## Saved data entries:

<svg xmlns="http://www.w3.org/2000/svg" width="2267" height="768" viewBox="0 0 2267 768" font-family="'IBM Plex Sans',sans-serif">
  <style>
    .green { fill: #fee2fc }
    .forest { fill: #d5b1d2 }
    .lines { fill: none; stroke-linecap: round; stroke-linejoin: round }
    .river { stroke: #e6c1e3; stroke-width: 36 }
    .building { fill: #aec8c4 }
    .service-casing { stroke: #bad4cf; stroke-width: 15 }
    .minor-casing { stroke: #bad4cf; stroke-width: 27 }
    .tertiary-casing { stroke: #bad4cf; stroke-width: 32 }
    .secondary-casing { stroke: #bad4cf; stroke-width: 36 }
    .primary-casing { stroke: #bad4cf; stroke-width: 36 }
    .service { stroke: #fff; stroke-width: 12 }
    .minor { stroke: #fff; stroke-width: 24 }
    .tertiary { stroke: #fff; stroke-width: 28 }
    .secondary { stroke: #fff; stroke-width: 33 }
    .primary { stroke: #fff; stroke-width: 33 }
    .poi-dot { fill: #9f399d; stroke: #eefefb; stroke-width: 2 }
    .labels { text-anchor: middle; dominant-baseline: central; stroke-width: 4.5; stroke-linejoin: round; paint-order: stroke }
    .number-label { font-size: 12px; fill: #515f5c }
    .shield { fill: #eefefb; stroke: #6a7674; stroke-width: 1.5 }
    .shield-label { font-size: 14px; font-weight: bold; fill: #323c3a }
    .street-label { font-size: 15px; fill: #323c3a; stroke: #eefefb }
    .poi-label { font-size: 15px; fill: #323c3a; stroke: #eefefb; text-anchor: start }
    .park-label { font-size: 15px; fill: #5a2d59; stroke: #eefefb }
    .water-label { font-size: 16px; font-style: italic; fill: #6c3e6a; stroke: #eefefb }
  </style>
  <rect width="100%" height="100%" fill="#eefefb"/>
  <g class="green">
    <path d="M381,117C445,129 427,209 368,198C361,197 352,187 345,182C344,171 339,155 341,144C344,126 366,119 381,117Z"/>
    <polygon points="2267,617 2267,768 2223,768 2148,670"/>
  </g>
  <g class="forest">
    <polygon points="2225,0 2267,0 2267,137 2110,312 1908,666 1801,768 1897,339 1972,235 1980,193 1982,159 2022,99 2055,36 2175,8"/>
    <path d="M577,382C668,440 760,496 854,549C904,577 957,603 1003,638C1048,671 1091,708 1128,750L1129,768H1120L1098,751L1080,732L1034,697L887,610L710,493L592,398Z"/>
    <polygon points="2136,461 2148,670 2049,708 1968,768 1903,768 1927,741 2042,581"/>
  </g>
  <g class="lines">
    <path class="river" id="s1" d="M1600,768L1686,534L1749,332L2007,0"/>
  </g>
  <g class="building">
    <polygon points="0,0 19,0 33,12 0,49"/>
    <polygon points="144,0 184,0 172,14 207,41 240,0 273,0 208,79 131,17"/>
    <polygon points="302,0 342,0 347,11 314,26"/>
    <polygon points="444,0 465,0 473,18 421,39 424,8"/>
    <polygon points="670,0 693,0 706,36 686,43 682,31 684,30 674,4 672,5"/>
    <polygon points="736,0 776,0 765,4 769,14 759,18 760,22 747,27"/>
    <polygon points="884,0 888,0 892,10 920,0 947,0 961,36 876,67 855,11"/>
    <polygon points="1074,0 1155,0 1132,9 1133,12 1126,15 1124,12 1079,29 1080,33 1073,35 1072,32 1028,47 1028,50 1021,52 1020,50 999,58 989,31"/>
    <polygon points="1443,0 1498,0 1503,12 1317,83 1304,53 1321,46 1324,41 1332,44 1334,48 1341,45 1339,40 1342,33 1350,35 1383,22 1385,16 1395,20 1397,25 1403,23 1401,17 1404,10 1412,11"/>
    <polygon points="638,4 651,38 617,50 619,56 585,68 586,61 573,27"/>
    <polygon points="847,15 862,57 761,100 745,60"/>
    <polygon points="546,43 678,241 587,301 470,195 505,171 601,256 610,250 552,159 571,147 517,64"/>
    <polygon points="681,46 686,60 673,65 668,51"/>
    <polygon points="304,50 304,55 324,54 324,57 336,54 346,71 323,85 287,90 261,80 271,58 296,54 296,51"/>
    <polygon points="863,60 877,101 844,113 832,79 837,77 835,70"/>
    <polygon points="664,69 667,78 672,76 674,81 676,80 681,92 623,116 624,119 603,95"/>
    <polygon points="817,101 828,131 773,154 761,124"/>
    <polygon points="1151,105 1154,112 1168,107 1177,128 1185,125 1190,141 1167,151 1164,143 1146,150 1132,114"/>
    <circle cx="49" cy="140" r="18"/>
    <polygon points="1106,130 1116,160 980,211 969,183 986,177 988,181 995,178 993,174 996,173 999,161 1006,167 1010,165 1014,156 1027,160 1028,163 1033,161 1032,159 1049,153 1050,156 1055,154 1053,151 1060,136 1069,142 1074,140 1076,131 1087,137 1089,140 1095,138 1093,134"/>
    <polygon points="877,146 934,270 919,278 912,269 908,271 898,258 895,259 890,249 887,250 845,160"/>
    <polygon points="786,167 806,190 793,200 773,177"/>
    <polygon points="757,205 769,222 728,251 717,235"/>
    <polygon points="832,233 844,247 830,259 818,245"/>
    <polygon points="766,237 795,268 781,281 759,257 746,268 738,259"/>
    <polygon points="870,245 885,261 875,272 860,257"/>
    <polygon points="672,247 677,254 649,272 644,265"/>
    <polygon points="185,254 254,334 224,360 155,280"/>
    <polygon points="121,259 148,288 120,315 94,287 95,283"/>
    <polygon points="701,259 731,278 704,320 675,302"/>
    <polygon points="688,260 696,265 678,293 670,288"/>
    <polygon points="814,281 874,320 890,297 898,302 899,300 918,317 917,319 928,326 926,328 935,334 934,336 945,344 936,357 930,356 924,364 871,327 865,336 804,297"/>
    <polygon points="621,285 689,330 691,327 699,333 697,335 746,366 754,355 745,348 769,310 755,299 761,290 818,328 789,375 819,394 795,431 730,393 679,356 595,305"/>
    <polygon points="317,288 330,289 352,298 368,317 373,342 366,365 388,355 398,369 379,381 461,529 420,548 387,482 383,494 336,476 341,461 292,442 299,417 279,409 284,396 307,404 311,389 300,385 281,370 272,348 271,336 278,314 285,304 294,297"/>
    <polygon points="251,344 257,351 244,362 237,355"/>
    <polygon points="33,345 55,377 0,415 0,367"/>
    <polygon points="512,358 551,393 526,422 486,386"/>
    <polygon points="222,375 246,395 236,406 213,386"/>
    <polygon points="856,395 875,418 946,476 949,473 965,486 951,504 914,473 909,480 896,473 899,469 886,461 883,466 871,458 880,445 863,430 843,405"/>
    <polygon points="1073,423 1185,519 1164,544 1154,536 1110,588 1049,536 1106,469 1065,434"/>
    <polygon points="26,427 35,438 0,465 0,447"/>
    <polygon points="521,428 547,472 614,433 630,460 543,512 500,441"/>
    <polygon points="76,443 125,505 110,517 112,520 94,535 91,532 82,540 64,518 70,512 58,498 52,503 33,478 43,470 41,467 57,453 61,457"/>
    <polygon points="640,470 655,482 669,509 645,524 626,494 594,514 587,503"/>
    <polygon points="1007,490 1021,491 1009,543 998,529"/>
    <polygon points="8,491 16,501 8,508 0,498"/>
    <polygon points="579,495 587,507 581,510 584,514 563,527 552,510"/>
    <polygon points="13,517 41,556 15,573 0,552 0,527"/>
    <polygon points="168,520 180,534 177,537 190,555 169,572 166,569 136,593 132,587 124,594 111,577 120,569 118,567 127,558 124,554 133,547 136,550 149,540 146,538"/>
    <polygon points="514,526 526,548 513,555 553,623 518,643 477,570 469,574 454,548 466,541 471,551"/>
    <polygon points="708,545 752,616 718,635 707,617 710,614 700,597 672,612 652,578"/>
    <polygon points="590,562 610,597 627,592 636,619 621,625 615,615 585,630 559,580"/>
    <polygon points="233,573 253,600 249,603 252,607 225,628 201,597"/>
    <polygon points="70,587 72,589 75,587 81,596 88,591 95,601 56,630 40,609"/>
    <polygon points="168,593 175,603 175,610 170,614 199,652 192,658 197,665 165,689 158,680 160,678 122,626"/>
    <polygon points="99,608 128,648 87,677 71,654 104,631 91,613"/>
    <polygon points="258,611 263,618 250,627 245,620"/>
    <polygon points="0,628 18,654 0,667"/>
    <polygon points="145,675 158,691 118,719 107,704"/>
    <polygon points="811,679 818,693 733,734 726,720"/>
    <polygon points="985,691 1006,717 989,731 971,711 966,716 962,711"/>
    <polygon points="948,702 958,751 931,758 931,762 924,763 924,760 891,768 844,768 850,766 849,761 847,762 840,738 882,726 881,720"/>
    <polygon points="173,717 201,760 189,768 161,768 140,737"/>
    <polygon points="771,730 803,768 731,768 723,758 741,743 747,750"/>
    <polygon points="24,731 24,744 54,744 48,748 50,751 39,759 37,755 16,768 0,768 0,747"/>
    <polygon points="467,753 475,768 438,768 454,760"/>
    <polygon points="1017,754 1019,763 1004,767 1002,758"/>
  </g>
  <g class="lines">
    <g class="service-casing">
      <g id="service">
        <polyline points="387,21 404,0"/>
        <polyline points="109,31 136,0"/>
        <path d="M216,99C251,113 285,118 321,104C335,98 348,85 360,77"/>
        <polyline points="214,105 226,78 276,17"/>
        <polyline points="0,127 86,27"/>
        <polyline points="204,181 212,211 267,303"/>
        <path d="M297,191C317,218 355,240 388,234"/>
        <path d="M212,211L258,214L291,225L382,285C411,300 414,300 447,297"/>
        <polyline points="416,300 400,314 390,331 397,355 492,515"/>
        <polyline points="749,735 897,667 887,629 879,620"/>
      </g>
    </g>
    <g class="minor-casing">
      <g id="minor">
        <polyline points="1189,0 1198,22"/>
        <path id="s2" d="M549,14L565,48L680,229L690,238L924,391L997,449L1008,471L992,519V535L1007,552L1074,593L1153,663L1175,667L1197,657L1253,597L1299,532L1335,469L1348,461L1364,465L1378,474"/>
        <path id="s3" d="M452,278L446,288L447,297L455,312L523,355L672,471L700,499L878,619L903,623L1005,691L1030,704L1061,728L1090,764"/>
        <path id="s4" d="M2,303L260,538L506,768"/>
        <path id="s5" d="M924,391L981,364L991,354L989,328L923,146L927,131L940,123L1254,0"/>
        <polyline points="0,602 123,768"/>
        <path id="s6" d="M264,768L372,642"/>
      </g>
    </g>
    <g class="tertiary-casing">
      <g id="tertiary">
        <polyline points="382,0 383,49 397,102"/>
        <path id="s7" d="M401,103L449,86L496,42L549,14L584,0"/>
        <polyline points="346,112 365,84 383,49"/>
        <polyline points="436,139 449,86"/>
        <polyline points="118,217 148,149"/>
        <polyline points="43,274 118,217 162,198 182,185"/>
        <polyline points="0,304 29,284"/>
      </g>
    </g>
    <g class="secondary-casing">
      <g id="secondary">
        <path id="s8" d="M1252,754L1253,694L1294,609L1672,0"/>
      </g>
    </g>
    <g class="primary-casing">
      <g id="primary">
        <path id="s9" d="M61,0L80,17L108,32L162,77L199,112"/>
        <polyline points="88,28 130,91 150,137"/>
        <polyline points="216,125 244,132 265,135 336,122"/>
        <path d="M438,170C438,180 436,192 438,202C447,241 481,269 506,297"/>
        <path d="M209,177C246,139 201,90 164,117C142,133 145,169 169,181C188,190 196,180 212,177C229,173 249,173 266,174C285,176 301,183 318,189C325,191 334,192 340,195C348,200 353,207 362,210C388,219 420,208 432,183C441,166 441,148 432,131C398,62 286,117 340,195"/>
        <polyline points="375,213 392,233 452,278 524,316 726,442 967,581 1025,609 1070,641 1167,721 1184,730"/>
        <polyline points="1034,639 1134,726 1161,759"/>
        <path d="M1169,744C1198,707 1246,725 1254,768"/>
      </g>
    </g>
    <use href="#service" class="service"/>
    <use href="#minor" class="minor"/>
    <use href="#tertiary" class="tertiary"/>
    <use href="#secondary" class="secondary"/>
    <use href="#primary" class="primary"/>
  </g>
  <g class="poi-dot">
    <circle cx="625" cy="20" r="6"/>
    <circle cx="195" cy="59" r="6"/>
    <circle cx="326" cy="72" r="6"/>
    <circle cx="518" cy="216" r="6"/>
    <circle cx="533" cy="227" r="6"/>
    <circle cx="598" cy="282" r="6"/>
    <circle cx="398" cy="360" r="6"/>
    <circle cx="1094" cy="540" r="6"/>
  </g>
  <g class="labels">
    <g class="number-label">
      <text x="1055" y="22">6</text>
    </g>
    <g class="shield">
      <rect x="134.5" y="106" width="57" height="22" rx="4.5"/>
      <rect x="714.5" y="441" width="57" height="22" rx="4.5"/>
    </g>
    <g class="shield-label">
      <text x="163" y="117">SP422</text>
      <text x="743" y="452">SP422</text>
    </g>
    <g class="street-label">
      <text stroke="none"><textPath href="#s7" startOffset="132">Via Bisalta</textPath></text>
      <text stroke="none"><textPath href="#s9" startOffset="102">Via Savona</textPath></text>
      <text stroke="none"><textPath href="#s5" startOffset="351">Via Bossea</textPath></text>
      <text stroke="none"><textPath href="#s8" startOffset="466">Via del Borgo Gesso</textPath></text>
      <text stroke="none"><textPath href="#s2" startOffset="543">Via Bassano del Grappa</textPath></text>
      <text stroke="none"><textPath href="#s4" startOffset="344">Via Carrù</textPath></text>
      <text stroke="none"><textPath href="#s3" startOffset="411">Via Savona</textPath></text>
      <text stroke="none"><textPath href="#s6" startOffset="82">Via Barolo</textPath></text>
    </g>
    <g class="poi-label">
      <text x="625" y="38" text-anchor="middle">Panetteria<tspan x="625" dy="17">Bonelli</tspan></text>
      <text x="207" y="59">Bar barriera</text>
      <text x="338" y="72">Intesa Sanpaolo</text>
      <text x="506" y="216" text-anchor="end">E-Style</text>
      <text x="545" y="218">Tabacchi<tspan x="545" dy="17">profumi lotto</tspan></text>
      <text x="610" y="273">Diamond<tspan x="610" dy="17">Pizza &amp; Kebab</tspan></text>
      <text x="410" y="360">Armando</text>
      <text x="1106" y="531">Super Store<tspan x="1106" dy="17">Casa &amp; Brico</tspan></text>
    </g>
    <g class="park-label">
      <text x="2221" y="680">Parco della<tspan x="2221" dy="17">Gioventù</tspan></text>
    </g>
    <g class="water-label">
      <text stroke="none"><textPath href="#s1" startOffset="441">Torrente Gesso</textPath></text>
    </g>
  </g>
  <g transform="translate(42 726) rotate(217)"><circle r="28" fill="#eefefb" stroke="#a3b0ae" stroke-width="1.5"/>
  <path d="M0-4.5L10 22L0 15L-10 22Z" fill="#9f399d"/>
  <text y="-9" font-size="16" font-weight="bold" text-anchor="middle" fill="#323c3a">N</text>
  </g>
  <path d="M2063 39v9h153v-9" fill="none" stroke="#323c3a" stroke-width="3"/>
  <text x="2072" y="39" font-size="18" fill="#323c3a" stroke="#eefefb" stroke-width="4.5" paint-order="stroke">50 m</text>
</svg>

## Brief:
Every line above with the string "street" in it should be copied into the answer.

## Answer box:
    .street-label { font-size: 15px; fill: #323c3a; stroke: #eefefb }
    <g class="street-label">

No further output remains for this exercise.